For development and testing purposes, I installed a free edition of Splunk on my development PC (which, by the way, runs on Windows 10). I configured the .NET application on my development PC to query my local Splunk instance.
Splunk comes out of the box with self-signed certificates. Obviously these are not trusted by my computer, so Splunk.Client will throw an exception:
System.Net.Http.HttpRequestException: An error occurred while sending the request. ---> System.Net.WebException: The underlying connection was closed: Could not establish trust relationship for the SSL/TLS secure channel. ---> System.Security.Authentication.AuthenticationException: The remote certificate is invalid according to the validation procedure.
I have little experience with certificates. I could just turn off certificate validation in the client (https://stackoverflow.com/questions/12506575/how-to-ignore-the-certificate-check-when-ssl), but I don't like the idea of a backdoor in production code.
I could go and buy a certificate, but that feels like overkill since it's just for development purposes.

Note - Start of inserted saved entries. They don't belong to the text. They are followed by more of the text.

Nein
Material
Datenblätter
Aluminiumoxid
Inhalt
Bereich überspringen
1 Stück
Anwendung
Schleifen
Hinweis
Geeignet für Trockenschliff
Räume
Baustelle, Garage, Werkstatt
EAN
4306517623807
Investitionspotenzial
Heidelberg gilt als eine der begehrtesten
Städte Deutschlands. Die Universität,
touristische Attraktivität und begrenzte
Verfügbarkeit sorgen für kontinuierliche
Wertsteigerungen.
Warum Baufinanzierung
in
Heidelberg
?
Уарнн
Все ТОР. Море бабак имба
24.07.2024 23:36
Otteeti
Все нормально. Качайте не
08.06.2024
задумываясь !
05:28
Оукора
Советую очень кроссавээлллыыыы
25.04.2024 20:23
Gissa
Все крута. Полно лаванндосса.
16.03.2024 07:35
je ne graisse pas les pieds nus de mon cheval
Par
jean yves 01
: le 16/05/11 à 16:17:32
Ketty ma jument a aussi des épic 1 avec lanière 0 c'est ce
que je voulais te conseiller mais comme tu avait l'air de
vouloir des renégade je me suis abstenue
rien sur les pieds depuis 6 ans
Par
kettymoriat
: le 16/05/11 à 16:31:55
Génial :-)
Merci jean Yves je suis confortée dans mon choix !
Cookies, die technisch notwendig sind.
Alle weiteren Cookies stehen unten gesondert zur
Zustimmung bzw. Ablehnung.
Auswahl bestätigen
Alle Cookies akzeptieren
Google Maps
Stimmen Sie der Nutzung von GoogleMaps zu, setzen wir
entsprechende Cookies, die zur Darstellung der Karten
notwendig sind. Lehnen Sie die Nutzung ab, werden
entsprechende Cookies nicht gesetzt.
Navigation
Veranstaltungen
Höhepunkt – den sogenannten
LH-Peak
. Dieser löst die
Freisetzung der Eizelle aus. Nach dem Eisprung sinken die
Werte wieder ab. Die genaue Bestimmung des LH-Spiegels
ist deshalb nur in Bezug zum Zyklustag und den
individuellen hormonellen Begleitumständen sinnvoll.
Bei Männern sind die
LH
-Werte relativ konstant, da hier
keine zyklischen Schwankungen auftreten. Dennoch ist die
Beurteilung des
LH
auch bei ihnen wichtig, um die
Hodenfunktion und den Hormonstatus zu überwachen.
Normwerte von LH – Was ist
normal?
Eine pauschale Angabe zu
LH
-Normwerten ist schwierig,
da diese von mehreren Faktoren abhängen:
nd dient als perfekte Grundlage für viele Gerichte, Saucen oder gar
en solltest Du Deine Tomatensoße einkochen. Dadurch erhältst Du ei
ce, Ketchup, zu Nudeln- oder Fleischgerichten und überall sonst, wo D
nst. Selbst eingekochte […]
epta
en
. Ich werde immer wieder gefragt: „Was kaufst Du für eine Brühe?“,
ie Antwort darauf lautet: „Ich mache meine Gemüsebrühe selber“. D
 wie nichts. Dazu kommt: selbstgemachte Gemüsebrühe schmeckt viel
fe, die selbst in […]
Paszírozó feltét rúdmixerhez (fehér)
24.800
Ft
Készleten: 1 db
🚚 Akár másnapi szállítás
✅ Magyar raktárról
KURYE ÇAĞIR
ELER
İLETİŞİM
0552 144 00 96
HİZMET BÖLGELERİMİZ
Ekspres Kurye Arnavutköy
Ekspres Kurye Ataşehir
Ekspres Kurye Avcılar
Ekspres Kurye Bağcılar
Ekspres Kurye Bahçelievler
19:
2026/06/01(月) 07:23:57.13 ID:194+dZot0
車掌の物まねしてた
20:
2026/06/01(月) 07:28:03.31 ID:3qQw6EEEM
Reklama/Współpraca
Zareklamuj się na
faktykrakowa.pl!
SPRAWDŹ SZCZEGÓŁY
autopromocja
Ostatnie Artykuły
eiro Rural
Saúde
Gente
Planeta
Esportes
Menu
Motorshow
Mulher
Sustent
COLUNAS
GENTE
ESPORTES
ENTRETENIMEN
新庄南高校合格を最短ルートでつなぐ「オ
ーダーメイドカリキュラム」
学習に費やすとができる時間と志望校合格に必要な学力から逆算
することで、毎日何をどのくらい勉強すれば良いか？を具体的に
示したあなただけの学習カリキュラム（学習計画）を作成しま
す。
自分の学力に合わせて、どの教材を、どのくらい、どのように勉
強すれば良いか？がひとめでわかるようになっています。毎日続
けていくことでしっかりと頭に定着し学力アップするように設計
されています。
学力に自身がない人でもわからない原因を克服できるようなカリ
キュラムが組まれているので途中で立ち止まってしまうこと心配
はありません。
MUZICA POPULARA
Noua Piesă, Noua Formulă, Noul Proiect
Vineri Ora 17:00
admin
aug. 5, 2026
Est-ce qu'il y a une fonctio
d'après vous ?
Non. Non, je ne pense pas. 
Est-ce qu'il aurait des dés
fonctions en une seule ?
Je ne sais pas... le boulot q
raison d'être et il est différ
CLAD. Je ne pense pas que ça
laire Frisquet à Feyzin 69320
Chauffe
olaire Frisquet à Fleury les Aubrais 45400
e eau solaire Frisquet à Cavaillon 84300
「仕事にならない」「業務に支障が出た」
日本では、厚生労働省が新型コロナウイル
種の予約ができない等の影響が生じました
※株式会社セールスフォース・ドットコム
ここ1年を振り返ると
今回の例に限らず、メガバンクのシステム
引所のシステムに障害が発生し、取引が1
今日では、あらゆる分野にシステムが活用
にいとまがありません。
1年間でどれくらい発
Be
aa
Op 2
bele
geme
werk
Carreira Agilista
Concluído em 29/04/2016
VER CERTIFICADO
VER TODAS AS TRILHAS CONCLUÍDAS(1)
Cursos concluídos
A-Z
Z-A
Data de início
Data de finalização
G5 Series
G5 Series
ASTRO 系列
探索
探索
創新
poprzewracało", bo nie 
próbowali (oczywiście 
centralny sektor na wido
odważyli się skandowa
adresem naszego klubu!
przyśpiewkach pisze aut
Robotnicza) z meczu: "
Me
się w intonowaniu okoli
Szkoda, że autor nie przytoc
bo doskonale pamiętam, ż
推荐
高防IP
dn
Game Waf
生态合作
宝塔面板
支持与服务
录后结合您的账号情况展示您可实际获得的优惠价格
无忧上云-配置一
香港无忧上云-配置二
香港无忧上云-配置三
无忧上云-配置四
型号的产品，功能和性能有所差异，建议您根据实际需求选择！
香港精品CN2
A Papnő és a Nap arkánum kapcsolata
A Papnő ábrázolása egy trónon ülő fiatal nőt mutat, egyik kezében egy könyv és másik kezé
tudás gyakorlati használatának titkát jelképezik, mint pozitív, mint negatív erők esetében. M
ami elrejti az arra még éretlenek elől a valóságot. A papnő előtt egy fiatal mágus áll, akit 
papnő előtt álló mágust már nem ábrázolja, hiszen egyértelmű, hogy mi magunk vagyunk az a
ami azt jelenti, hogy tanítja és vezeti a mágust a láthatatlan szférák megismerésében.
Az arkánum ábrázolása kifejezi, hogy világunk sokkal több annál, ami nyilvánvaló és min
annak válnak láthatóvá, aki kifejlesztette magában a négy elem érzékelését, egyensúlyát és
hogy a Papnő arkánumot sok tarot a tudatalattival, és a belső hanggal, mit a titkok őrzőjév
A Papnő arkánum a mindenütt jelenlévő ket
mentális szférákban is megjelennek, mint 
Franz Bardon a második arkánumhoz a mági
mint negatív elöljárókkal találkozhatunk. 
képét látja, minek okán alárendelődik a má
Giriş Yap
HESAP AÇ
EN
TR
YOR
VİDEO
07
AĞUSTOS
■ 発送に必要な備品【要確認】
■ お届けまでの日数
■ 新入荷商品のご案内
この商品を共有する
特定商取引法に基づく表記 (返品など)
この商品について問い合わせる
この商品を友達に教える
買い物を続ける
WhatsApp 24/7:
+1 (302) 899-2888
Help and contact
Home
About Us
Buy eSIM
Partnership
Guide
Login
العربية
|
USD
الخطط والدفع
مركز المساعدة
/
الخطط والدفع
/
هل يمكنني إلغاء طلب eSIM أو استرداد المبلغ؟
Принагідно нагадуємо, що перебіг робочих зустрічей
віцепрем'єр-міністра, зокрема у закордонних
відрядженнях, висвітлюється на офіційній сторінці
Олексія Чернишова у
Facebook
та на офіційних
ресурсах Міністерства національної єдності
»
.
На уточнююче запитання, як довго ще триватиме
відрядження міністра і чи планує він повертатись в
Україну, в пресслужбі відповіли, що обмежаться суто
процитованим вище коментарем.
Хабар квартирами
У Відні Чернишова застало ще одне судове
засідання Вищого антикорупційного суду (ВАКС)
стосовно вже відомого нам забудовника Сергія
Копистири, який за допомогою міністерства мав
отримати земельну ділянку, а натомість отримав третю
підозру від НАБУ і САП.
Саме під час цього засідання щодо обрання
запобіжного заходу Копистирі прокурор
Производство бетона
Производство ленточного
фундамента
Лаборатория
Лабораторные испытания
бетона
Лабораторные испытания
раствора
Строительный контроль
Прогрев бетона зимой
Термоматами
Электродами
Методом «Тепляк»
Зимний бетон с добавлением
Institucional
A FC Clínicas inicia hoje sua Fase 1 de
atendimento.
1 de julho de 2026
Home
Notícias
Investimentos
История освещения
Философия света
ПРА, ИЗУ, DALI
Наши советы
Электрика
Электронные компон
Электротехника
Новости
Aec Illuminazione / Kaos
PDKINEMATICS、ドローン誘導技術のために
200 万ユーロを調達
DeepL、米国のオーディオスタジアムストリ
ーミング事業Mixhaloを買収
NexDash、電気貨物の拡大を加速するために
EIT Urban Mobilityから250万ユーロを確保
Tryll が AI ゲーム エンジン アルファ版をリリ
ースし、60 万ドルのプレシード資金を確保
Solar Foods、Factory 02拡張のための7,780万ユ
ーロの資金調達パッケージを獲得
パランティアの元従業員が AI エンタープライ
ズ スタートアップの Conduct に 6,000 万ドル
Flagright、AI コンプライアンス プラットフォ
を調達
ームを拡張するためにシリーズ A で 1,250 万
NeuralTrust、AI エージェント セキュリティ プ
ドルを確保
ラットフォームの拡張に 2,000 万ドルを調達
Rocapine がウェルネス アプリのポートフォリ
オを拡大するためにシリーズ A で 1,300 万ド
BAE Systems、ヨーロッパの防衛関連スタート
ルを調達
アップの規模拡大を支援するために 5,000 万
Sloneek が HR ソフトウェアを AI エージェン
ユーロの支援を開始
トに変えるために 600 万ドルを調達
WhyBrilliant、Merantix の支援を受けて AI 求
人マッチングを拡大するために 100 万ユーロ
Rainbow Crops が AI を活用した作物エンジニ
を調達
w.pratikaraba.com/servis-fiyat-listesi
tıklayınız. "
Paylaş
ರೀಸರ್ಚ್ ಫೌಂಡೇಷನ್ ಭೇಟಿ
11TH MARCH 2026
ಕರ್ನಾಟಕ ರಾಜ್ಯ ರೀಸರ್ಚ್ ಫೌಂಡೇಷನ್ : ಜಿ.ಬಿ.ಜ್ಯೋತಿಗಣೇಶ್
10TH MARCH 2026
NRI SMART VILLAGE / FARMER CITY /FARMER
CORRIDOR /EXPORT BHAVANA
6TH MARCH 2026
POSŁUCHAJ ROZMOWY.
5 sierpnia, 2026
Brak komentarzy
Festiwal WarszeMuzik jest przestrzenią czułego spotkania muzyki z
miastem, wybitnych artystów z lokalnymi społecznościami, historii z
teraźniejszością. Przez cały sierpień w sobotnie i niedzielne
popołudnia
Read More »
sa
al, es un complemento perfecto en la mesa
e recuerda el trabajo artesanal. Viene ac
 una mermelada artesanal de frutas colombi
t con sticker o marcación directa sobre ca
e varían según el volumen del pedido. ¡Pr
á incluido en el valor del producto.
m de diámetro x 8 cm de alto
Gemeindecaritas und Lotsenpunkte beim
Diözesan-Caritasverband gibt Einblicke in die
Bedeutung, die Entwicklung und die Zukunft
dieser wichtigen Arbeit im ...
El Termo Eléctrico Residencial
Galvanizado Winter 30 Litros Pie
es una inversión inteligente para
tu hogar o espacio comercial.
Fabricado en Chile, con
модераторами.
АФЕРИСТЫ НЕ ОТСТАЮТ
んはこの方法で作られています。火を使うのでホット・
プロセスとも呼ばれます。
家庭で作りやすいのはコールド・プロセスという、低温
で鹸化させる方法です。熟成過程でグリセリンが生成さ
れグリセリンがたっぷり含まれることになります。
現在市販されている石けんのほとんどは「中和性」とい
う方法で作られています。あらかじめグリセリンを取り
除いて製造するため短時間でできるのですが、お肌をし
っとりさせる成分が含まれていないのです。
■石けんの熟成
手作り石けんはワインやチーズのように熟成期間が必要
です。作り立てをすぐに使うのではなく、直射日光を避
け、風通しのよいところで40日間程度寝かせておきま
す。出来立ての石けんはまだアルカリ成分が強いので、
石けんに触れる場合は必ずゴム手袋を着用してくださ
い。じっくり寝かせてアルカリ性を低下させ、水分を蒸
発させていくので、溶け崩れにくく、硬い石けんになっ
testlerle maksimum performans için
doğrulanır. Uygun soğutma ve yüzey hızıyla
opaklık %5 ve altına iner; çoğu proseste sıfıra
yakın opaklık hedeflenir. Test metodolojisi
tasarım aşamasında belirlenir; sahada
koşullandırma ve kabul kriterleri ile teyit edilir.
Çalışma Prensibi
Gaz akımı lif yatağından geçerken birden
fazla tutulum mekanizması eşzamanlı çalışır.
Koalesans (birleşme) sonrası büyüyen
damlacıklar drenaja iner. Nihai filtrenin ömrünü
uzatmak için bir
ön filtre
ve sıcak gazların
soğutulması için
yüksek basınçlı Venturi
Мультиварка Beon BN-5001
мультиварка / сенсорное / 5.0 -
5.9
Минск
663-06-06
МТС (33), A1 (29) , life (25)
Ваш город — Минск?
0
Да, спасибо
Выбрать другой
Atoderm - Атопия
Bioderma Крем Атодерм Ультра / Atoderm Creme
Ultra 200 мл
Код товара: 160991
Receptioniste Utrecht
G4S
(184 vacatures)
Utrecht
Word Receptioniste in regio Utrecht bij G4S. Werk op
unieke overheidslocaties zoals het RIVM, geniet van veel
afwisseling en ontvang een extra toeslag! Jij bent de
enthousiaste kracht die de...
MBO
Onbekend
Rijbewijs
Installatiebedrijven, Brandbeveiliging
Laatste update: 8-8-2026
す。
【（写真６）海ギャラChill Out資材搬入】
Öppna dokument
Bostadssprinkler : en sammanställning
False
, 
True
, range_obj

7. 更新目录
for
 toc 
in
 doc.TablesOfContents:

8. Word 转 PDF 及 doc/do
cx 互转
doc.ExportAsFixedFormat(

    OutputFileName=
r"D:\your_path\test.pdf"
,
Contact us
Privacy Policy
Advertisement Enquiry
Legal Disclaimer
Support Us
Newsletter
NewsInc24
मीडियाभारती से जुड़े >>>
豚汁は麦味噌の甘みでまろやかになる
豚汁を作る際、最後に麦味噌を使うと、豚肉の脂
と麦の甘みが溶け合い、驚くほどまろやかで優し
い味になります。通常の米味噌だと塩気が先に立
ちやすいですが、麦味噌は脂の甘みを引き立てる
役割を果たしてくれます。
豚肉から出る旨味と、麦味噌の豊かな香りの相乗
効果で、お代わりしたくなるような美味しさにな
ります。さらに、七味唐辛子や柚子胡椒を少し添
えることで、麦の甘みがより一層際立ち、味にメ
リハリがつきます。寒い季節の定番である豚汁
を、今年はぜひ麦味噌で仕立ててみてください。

I could make my own self-signed certificates, but that doesn't seem to bring any benefit over Splunk's self-signed certificates. There is a help document (https://docs.splunk.com/Documentation/Splunk/6.5.0/Security/Howtoself-signcertificates), but it's a dead end. The 'next steps' section has no reference to an article that explains how to make splunkd (port 8089) use the certificate. I edited Splunk's configuration files, but it seemed to have no effect. On this site I found questions concerning this issue, but hardly any useful feedback.
Splunk's self-signed certificate is good enough for me. What are the steps necessary to make my computer trust that certificate?
Disclaimer: I "don't have enough karma points to post links", hence the non-hyperlinks.